I’ve been to Koh Samui several times and have posted about the previous trips in 2018 and 2020. It’s my favourite vacation destination, slightly ahead of Italy. The white sand beaches, crystal clear waters, excellent choices in restaurants and cafes, and well established luxury choices for hotels, all come together to create an unbeatable combination. We decided to again celebrate my birthday (another year has gone by…) in Koh Samui and booked four nights in Koh Samui and four nights on a nearby island.
We decided to take an excursion by spending the first four nights in Koh Tao, a small island about two hours ferry ride from Koh Samui. Koh Tao translates to “Turtle Island” and is named that for the many giant sea turtles that you’ll see in the waters around the island. Koh Tao is especially popular for its diving and snorkelling. There are signs everywhere that say “To come to Koh Tao and not dive, is like going to Italy and not eating Pasta”. Needless to say, you must try to see the sea creatures.
Haad Tien Resort
For this trip, we looked for the most luxurious hotel on the small island; there aren’t many choices so we ended up at Haad Tien Resort. It’s a bit outside of the town and requires a shuttle bus (quite a fun experience itself) or a local taxi. Taxi service will cost around 300 Baht (US$8) if brought to the outside gate and 400 Baht (US$11) if brought to the inside gate. Getting around the island is expensive so you may consider renting a motorbike or taxi pooling with friends.
Head Tien Resort is located at Thian Og Bay (Shark Bay), which lies on the southeast corner of Koh Tao, and is sheltered from the winds meaning that the weather is great throughout the year. It should be noted that the hotel puts a lot of effort into cleaning up the beach each and every day. For this service, they charge a small 100 Baht fee for people not staying at the hotel; your guests will need to pay this fee if they visit you and want to enjoy the beach.

> **EXERCISE INSTRUCTIONS**
Set down the Koh Tao travel post word for word from "I’ve been to" to "a nearby island.". The rows after this travel post can be left unread.

> **MATERIAL PROVIDED**
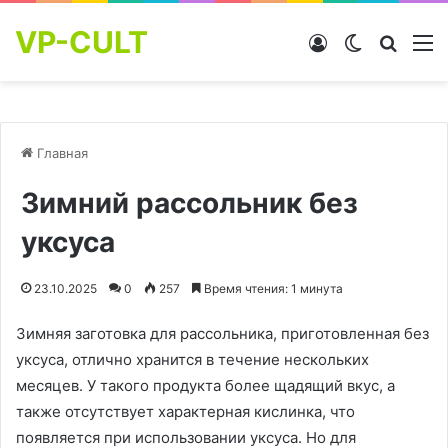
VP-CULT
Войти
Switch skin
Найти
М
Главная
Зимний рассольник без
уксуса
23.10.2025
0
257
Время чтения: 1 минута
Зимняя заготовка для рассольника, приготовленная без
уксуса, отлично хранится в течение нескольких
месяцев. У такого продукта более щадящий вкус, а
также отсутствует характерная кислинка, что
появляется при использовании уксуса. Но для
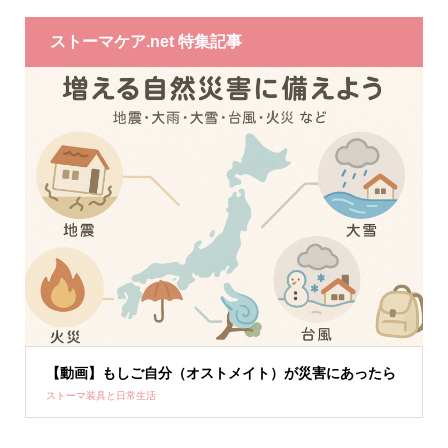
ストーマケア.net 特集記事
【動画】もしご自分（オストメイト）が災害にあったら
ストーマ装具と日常生活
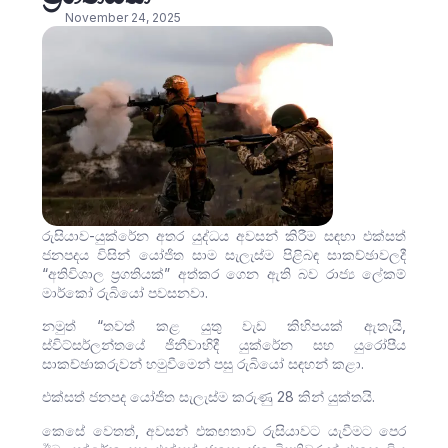
November 24, 2025
රුසියාව-යුක්රේන අතර යුද්ධය අවසන් කිරීම සඳහා එක්සත්
ජනපදය විසින් යෝජිත සාම සැලැස්ම පිළිබඳ සාකච්ඡාවලදී
“අතිවිශාල ප්‍රගතියක්” අත්කර ගෙන ඇති බව රාජ්‍ය ලේකම්
මාර්කෝ රුබියෝ පවසනවා.
නමුත් “තවත් කළ යුතු වැඩ කිහිපයක් ඇතැයි,
ස්විට්සර්ලන්තයේ ජිනීවාහිදී යුක්රේන සහ යුරෝපීය
සාකච්ඡාකරුවන් හමුවීමෙන් පසු රුබියෝ සඳහන් කළා.
එක්සත් ජනපද යෝජිත සැලැස්ම කරුණු 28 කින් යුක්තයි.
කෙසේ වෙතත්, අවසන් එකඟතාව රුසියාවට යැවීමට පෙර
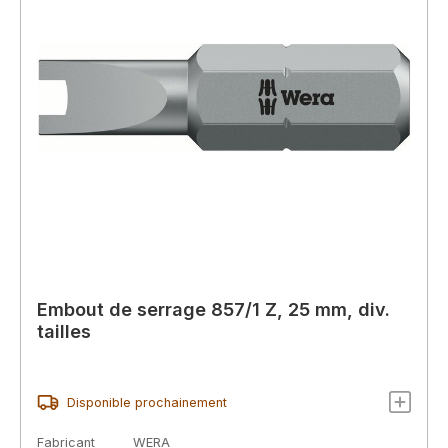
Embout de serrage 857/1 Z, 25 mm, div.
tailles
Disponible prochainement
Fabricant
WERA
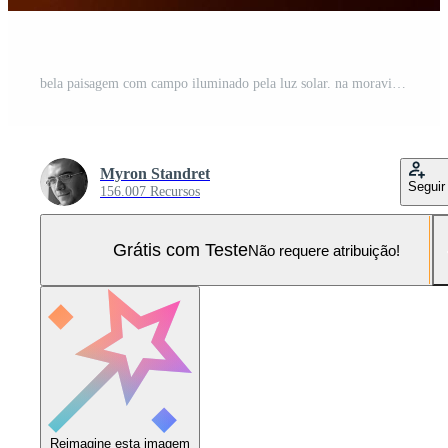
bela paisagem com campo iluminado pela luz solar. na moravia Foto Pro
Myron Standret
Seguir
156.007 Recursos
Grátis com Teste
Não requere atribuição!
Reimagine esta imagem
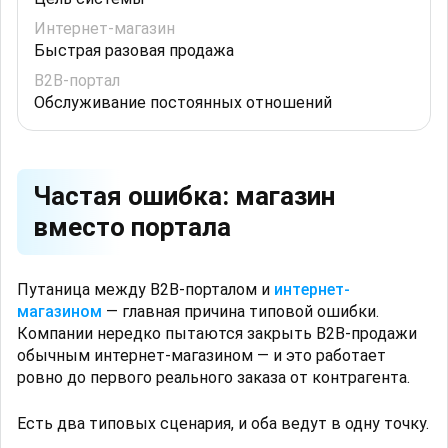
Быстрая разовая продажа
Обслуживание постоянных отношений
Частая ошибка: магазин
вместо портала
Путаница между B2B-порталом и
интернет-
магазином
— главная причина типовой ошибки.
Компании нередко пытаются закрыть B2B-продажи
обычным интернет-магазином — и это работает
ровно до первого реального заказа от контрагента.
Есть два типовых сценария, и оба ведут в одну точку.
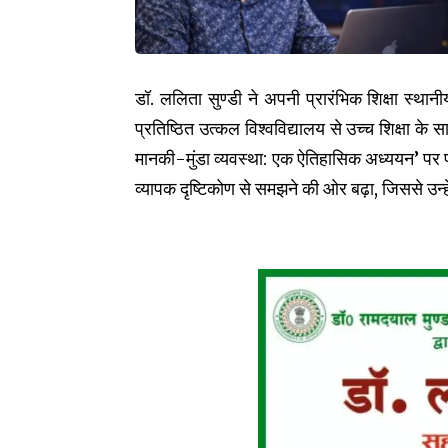
डॉ. ललिता सुण्डी ने अपनी प्रारंभिक शिक्षा स्था
प्रतिष्ठित उत्कल विश्वविद्यालय से उच्च शिक्षा के 
मानकी-मुंडा व्यवस्था: एक ऐतिहासिक अध्ययन’ पर प
व्यापक दृष्टिकोण से समझने की ओर बढ़ा, जिससे उन्ह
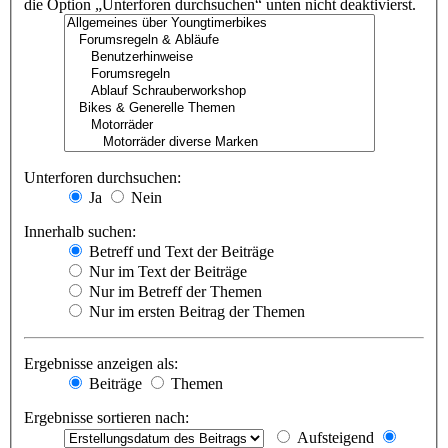
die Option „Unterforen durchsuchen“ unten nicht deaktivierst.
Unterforen durchsuchen:
Ja
Nein
Innerhalb suchen:
Betreff und Text der Beiträge
Nur im Text der Beiträge
Nur im Betreff der Themen
Nur im ersten Beitrag der Themen
Ergebnisse anzeigen als:
Beiträge
Themen
Ergebnisse sortieren nach:
Aufsteigend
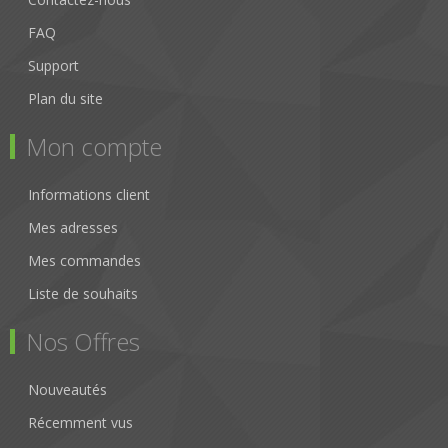
FAQ
Support
Plan du site
Mon compte
Informations client
Mes adresses
Mes commandes
Liste de souhaits
Nos Offres
Nouveautés
Récemment vus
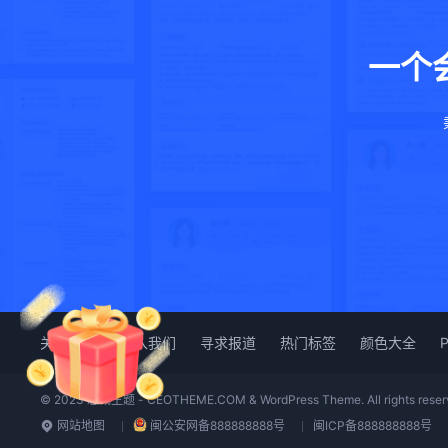
一个
关于我们
加入我们
寻求报道
热门标签
颜色大全
© 2023 总裁主题 - CEOTHEME.COM & WordPress Theme. All rights reser
网站地图
闽公安网备888888888号
闽ICP备888888888号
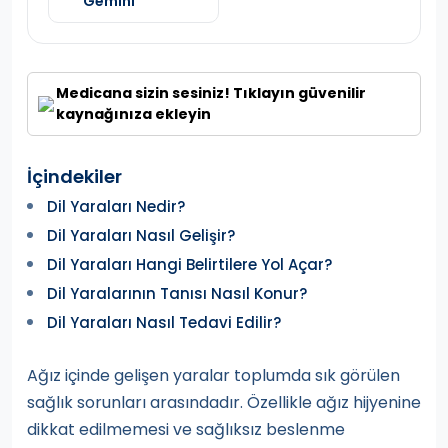
Gemini
Medicana sizin sesiniz! Tıklayın güvenilir
kaynağınıza ekleyin
İçindekiler
Dil Yaraları Nedir?
Dil Yaraları Nasıl Gelişir?
Dil Yaraları Hangi Belirtilere Yol Açar?
Dil Yaralarının Tanısı Nasıl Konur?
Dil Yaraları Nasıl Tedavi Edilir?
Ağız içinde gelişen yaralar toplumda sık görülen
sağlık sorunları arasındadır. Özellikle ağız hijyenine
dikkat edilmemesi ve sağlıksız beslenme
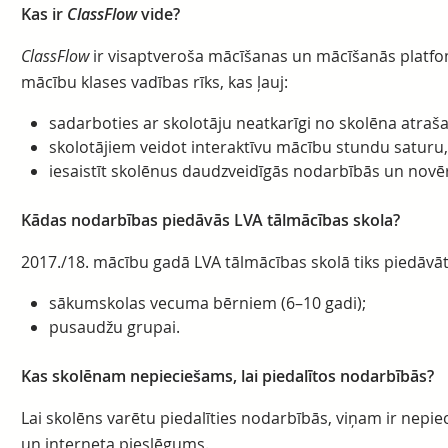
Kas ir
ClassFlow
vide?
ClassFlow
ir visaptveroša mācīšanas un mācīšanās platfoma
mācību klases vadības rīks, kas ļauj:
sadarboties ar skolotāju neatkarīgi no skolēna atraša
skolotājiem veidot interaktīvu mācību stundu saturu,
iesaistīt skolēnus daudzveidīgās nodarbībās un novē
Kādas nodarbības piedāvās LVA tālmācības skola?
2017./18. mācību gadā LVA tālmācības skolā tiks piedāvāt
sākumskolas vecuma bērniem (6–10 gadi);
pusaudžu grupai.
Kas skolēnam nepieciešams, lai piedalītos nodarbībās?
Lai skolēns varētu piedalīties nodarbībās, viņam ir nepi
un interneta pieslēgums.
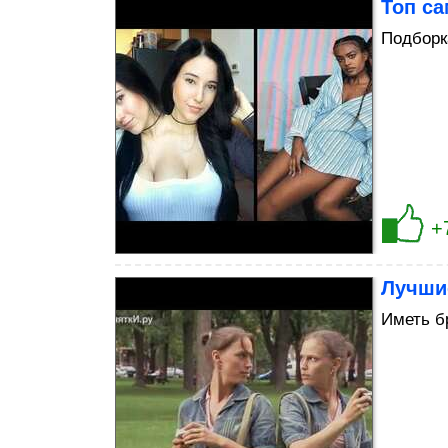
Топ с
Подборк
+
Лучши
Иметь б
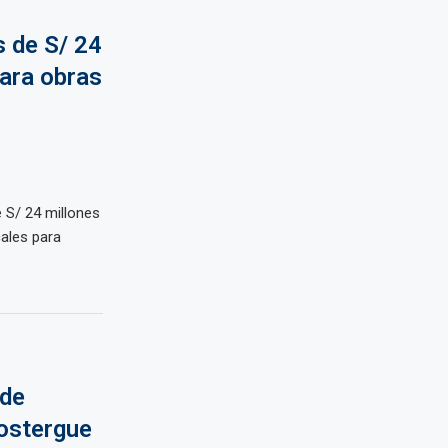
 de S/ 24
ara obras
s
e S/ 24 millones
cales para
 de
postergue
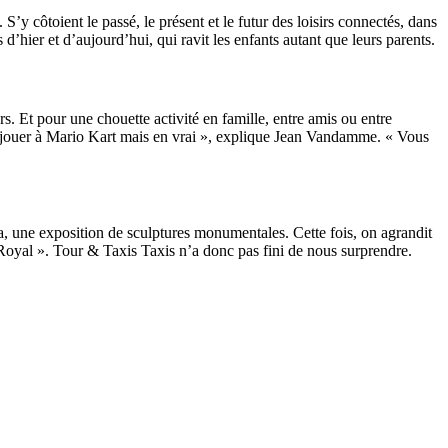
’y côtoient le passé, le présent et le futur des loisirs connectés, dans
’hier et d’aujourd’hui, qui ravit les enfants autant que leurs parents.
s. Et pour une chouette activité en famille, entre amis ou entre
e jouer à Mario Kart mais en vrai », explique Jean Vandamme. « Vous
a, une exposition de sculptures monumentales. Cette fois, on agrandit
t Royal ». Tour & Taxis Taxis n’a donc pas fini de nous surprendre.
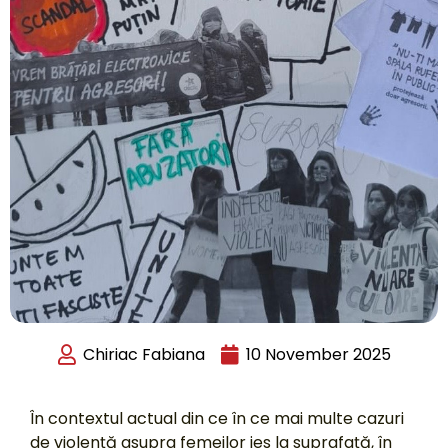
Chiriac Fabiana
10 November 2025
În contextul actual din ce în ce mai multe cazuri
de violență asupra femeilor ies la suprafață, în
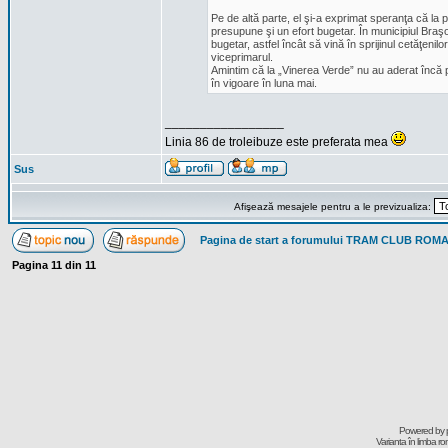
Pe de altă parte, el şi-a exprimat speranţa că la
presupune şi un efort bugetar. În municipiul Braşo
bugetar, astfel încât să vină în sprijinul cetăţenilo
viceprimarul.
Amintim că la „Vinerea Verde” nu au aderat încă 
în vigoare în luna mai.
_________________
Linia 86 de troleibuze este preferata mea
Sus
Afişează mesajele pentru a le previzualiza:
Pagina de start a forumului TRAM CLUB ROM
Pagina
11
din
11
Powered by
Varianta în limba r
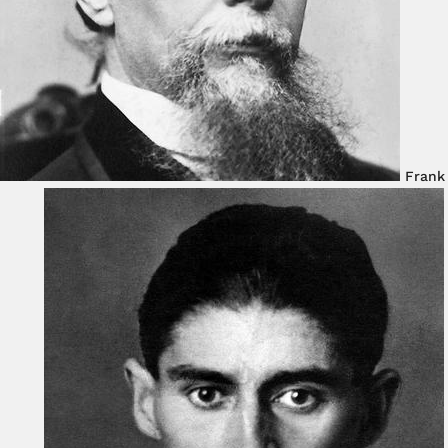
Frank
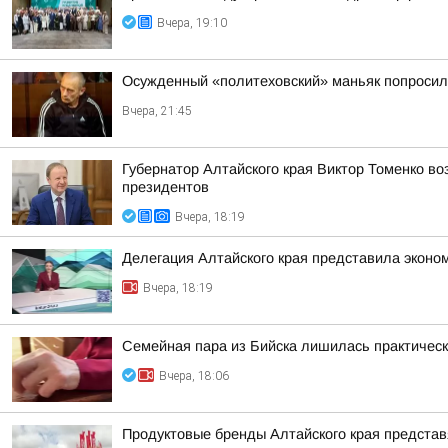
Вчера, 19:10
Осужденный «политеховский» маньяк попроси
Вчера, 21:45
Губернатор Алтайского края Виктор Томенко во
президентов
Вчера, 18:19
Делегация Алтайского края представила эконо
Вчера, 18:19
Семейная пара из Бийска лишилась практическ
Вчера, 18:06
Продуктовые бренды Алтайского края представ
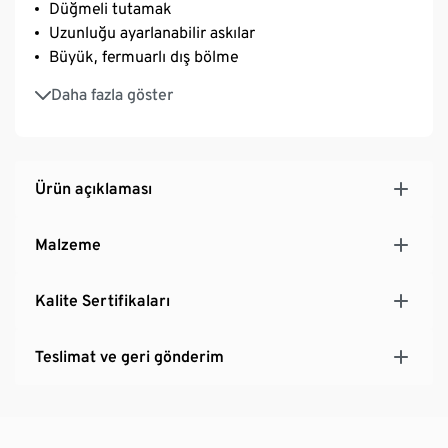
Düğmeli tutamak
Uzunluğu ayarlanabilir askılar
Büyük, fermuarlı dış bölme
Hacmi yakl. 10 litre
Daha fazla göster
Ürün açıklaması
Malzeme
Kalite Sertifikaları
Teslimat ve geri gönderim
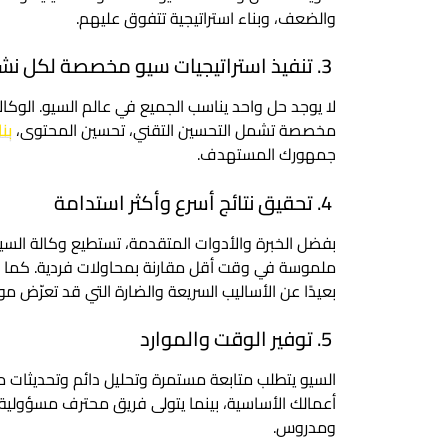
والضعف، وبناء استراتيجية تتفوق عليهم.
3. تنفيذ استراتيجيات سيو مخصصة لكل نشاط
لا يوجد حل واحد يناسب الجميع في عالم السيو. الوك
مخصصة تشمل التحسين التقني، تحسين المحتوى،
بنا
جمهورك المستهدف.
4. تحقيق نتائج أسرع وأكثر استدامة
بفضل الخبرة والأدوات المتقدمة، تستطيع وكالة الس
ملموسة في وقت أقل مقارنة بمحاولات فردية. كما أن
بعيدًا عن الأساليب السريعة والضارة التي قد تعرّض
5. توفير الوقت والموارد
السيو يتطلب متابعة مستمرة وتحليل دائم وتحديثات م
أعمالك الأساسية، بينما يتولى فريق محترف مسؤول
ومدروس.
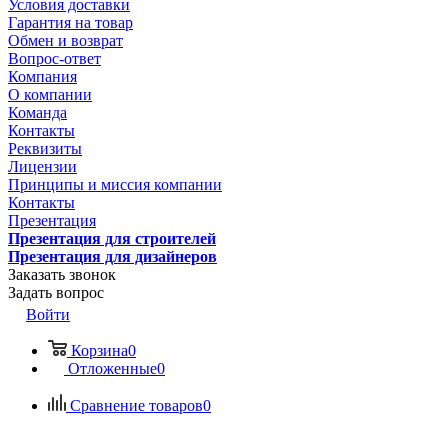
Условия доставки
Гарантия на товар
Обмен и возврат
Вопрос-ответ
Компания
О компании
Команда
Контакты
Реквизиты
Лицензии
Принципы и миссия компании
Контакты
Презентация
Презентация для строителей
Презентация для дизайнеров
Заказать звонок
Задать вопрос
Войти
Корзина
0
Отложенные
0
Сравнение товаров
0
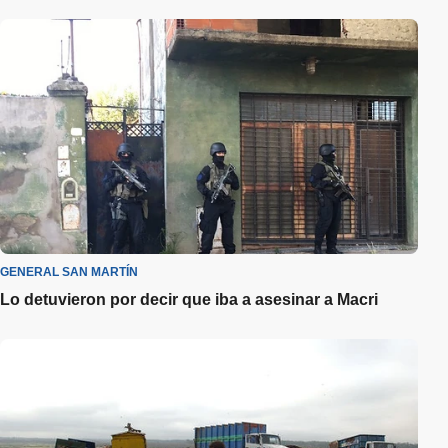
GENERAL SAN MARTÍN
Lo detuvieron por decir que iba a asesinar a Macri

> **YOUR RESPONSE**
I’ve been to Koh Samui several times and have posted about the previous trips in 2018 and 2020. It’s my favourite vacation destination, slightly ahead of Italy. The white sand beaches, crystal clear waters, excellent choices in restaurants and cafes, and well established luxury choices for hotels, all come together to create an unbeatable combination. We decided to again celebrate my birthday (another year has gone by…) in Koh Samui and booked four nights in Koh Samui and four nights on a nearby island.